The news got even better on the bottom line. Given the recent spike in coffee costs, some feared that margins would contract. It didn't happen. Adjusted earnings per share soared 16% to $1.08, befuddling the analysts who forecasted flattish bottom-line growth. 

2. It's a work of cart
Amazon.com (AMZN 1.06%) is making it cooler for Twitter's 255 million active users to shop. The leading online retailer and microblogging website are teaming up to allow anyone replying to an ad with an Amazon link to use the #AmazonCart hashtag to add the item to their Amazon shopping cart. 

Is it easier? Not really. Assuming someone is automatically logged into one's Amazon.com account it only takes two clicks to add a tweeted link to the same cart. Pecking out the hashtag and broadcasting your shopping attentions isn't going to be for everybody. However, this is still a smart move by Amazon since it will get more people to post Amazon links to products.

Amazon Associates -- Amazon's program for bloggers and webmasters to generate commissions by pushing Amazon merchandise -- will allow its promoters to make some money on the transactions they help facilitate with the new hashtag, making it likely that there will be a lot more Amazon product links on Twitter in the future.  

3. Hain now
Hain Celestial (HAIN -2.15%) sure knows how to time an earnings blowout. A day after Whole Foods, the leading organic supermarket chain hosed down its guidance -- again -- the distributor of organic and natural products delivered strong financials and boosted its outlook.

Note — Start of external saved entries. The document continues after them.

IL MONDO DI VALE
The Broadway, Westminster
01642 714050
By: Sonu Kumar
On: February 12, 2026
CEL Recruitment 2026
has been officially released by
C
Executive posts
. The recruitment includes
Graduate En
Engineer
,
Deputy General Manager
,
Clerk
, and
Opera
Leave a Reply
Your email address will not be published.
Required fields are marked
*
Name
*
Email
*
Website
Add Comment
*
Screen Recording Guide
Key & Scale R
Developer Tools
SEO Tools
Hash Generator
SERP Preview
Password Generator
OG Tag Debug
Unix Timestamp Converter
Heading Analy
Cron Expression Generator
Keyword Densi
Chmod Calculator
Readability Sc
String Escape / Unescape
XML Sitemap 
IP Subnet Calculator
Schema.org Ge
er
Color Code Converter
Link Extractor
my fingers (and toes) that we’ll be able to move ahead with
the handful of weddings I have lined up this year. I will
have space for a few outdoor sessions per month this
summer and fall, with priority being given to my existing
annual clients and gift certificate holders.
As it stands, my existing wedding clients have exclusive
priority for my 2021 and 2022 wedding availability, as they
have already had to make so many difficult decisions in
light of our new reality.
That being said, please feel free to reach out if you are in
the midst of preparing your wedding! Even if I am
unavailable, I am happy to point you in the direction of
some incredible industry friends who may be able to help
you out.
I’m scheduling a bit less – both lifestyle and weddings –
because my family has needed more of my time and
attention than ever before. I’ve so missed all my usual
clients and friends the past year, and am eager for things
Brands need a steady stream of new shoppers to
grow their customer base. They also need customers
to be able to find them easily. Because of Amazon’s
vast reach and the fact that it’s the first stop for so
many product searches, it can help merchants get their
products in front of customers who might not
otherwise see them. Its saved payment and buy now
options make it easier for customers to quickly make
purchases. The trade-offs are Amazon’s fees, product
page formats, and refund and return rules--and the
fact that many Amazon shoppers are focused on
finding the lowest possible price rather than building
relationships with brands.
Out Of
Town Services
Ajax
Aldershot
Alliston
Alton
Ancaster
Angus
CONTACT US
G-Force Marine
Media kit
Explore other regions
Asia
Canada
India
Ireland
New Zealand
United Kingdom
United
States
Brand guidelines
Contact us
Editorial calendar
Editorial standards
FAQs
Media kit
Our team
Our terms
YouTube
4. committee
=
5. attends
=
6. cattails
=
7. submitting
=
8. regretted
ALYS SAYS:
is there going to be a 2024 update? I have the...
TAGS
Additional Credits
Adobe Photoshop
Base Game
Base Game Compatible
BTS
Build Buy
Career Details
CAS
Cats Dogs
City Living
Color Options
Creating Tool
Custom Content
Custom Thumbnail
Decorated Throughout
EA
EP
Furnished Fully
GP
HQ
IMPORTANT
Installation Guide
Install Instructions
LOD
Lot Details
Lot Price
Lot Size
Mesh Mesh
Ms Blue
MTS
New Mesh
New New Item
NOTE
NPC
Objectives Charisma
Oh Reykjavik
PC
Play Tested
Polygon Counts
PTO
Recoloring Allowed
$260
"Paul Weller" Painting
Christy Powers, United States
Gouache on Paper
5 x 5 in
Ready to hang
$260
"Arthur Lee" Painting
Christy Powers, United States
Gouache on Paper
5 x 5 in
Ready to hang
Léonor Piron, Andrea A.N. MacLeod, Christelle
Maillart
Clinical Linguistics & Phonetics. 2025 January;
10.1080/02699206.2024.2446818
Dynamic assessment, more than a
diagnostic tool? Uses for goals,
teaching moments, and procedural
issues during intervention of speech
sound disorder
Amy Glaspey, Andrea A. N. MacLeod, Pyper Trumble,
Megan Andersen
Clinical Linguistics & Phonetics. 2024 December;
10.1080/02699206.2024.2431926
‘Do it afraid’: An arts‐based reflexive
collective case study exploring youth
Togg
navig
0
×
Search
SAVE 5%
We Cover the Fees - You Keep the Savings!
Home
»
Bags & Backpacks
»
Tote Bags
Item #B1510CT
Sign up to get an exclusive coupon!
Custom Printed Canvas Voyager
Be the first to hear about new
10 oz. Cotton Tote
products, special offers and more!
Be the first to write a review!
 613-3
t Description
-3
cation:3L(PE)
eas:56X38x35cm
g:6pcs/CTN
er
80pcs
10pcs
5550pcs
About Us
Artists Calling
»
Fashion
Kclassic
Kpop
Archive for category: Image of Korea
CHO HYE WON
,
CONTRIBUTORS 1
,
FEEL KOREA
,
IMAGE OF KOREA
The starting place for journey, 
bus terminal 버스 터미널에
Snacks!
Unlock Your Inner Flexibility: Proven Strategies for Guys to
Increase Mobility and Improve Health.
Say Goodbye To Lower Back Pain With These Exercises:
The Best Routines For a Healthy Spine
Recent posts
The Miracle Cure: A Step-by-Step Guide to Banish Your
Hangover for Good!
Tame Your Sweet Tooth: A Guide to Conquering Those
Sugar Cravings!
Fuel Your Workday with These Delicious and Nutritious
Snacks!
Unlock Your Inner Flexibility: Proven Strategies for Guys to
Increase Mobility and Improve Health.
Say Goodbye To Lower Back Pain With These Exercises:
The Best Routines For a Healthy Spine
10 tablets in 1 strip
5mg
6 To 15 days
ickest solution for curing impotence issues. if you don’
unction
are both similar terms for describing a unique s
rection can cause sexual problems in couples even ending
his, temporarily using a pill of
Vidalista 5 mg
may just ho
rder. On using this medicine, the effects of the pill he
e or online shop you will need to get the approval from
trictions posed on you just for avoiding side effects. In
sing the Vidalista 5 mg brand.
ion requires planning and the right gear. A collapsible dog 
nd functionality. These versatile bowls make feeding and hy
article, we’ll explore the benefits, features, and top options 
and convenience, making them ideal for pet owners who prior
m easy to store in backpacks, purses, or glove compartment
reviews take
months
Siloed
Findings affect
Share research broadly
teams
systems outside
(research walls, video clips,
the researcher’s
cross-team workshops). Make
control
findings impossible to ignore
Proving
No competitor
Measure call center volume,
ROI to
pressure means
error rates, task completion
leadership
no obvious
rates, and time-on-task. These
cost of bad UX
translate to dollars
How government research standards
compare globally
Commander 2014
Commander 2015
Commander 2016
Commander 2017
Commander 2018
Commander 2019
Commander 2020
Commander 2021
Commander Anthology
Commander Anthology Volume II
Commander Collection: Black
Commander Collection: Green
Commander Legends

With net sales and operating profits up 22% and 25%, respectively, it's not a surprise to see Hain Celestial coming out on top. Its adjusted profit of $0.88 a share was comfortably ahead of the $0.86 a share the market expected. Things will continue to get better from here. Hain Celestial is boosting its top- and bottom-line guidance, and the new forecast calling for a 24% uptick in net sales translates into accelerating growth for the balance of 2014.  

4. Let's eat
GrubHub (GRUB) is making sure that it doesn't disappoint in its first quarterly report since going public at $28 last month. The online ordering platform for restaurant takeout and delivery saw revenue climb 49% to $58.6 million with adjusted profitability of $0.06 a share, more than doubling Wall Street expectations.

GrubHub's guidance also exceeded analyst forecasts. That's huge during a week that saw many reporting companies check in with unflattering outlooks. With just 3.85 million active diners, GrubHub could just be scratching the surface. 

5. Never on Sunday
LeapFrog Enterprises (LF.DL) has been a disaster in recent quarters, with children favoring traditional tablets and online apps over its many electronic learning toys. LeapFrog's report on Monday was another stinker: Net sales tumbled 31% and its adjusted net loss more than tripled to $0.17 a share. The silver lining in this grim report is that Wall Street was holding out for a larger deficit on a 40% plunge in net sales.

There's also comfort in knowing that new products are on the way. Between the LeapBand fitness tracker, LeapTV gaming console, and updates to its existing products, it's going to be a busy slate of new LeapFrog items hitting the market during the second half of this year. LeapFrog's in lousy shape, but all it takes is a single hit to get it jumping in the right direction again.